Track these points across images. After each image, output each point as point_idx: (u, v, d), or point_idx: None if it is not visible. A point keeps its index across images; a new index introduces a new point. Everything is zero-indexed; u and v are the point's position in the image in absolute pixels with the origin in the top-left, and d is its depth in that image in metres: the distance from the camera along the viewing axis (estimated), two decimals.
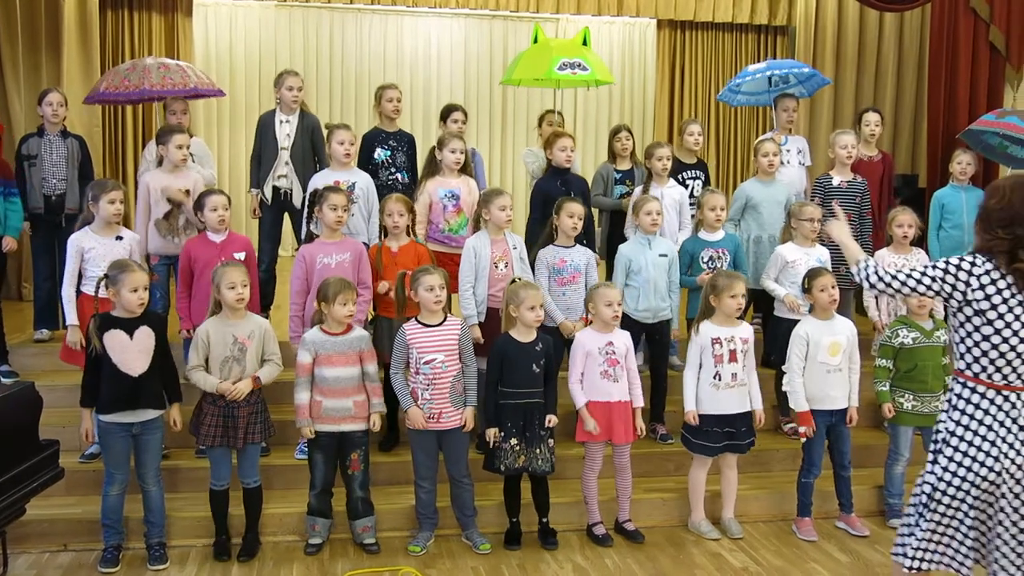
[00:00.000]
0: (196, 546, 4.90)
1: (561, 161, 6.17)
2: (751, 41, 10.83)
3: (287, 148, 6.34)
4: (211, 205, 5.32)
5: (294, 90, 6.35)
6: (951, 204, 6.71)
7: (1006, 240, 3.27)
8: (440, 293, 4.82)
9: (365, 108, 11.19)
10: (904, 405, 5.37)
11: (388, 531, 5.07)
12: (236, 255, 5.26)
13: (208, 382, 4.64)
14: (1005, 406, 3.37)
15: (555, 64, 7.22)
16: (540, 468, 4.88)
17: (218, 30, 10.82)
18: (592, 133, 11.51)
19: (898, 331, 5.39)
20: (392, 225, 5.43)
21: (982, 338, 3.34)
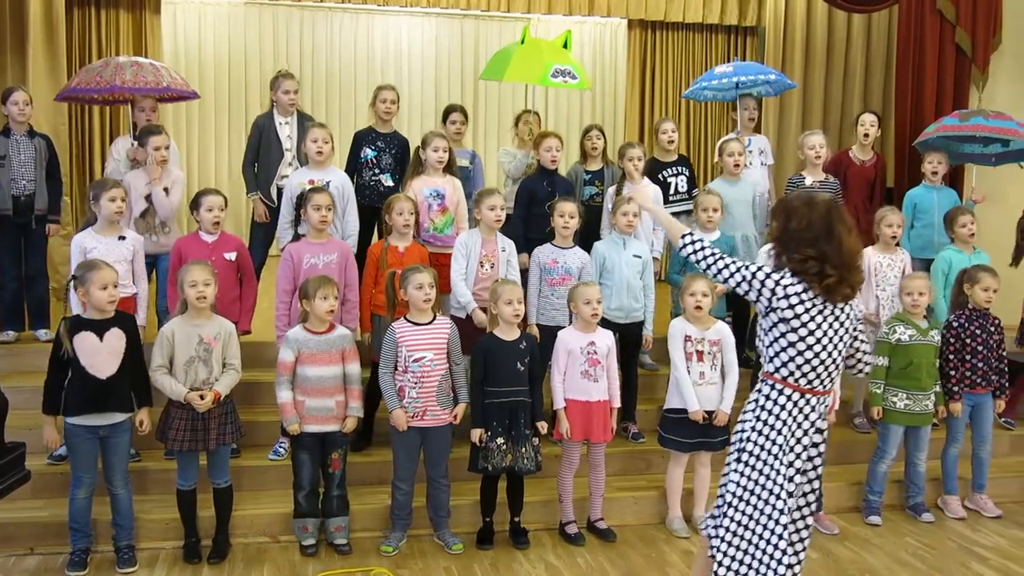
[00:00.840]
0: (165, 548, 4.85)
1: (547, 161, 6.21)
2: (721, 41, 10.88)
3: (291, 149, 6.33)
4: (207, 205, 5.31)
5: (290, 93, 6.36)
6: (923, 203, 6.78)
7: (815, 260, 3.37)
8: (430, 292, 4.82)
9: (336, 107, 11.17)
10: (896, 404, 5.43)
11: (360, 531, 5.05)
12: (227, 255, 5.25)
13: (176, 390, 4.58)
14: (806, 409, 3.50)
15: (549, 71, 7.22)
16: (525, 467, 4.89)
17: (187, 28, 10.74)
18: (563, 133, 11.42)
19: (895, 327, 5.45)
20: (403, 224, 5.43)
21: (788, 344, 3.44)
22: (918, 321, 5.47)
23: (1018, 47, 7.64)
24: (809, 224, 3.39)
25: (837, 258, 3.37)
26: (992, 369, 5.66)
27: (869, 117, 7.11)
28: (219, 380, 4.68)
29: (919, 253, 6.65)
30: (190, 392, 4.58)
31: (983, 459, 5.76)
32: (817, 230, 3.38)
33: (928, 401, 5.47)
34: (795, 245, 3.41)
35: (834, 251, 3.36)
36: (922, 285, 5.47)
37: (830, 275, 3.36)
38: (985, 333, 5.63)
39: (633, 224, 5.71)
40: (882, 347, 5.47)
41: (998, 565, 5.00)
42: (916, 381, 5.41)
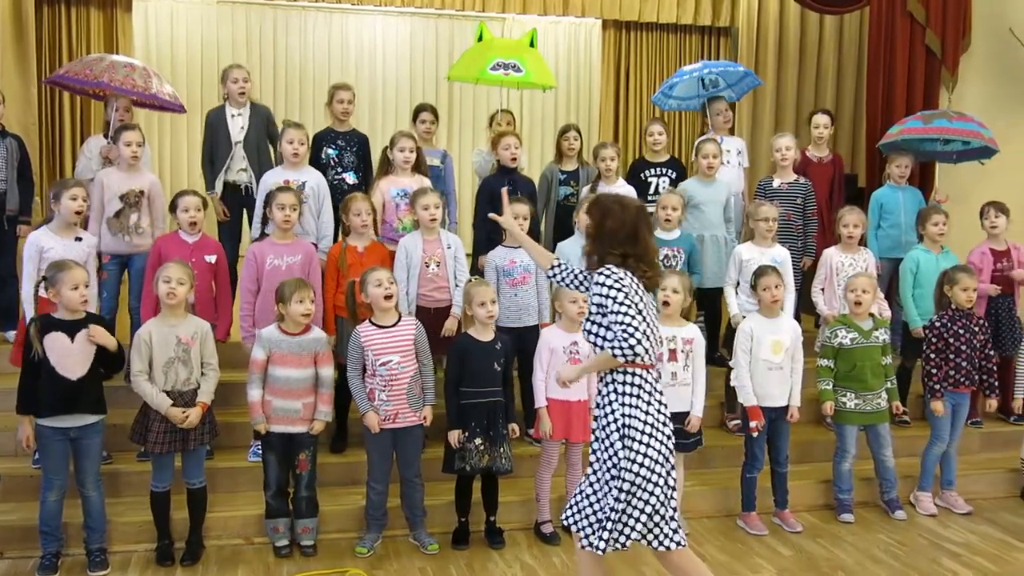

TASK ▸ Go through the material above and output exactly the lines from the one containing "5: (294, 90, 6.35)" through the one containing "16: (540, 468, 4.88)".

PROBLEM SOLUTION ▸
5: (294, 90, 6.35)
6: (951, 204, 6.71)
7: (1006, 240, 3.27)
8: (440, 293, 4.82)
9: (365, 108, 11.19)
10: (904, 405, 5.37)
11: (388, 531, 5.07)
12: (236, 255, 5.26)
13: (208, 382, 4.64)
14: (1005, 406, 3.37)
15: (555, 64, 7.22)
16: (540, 468, 4.88)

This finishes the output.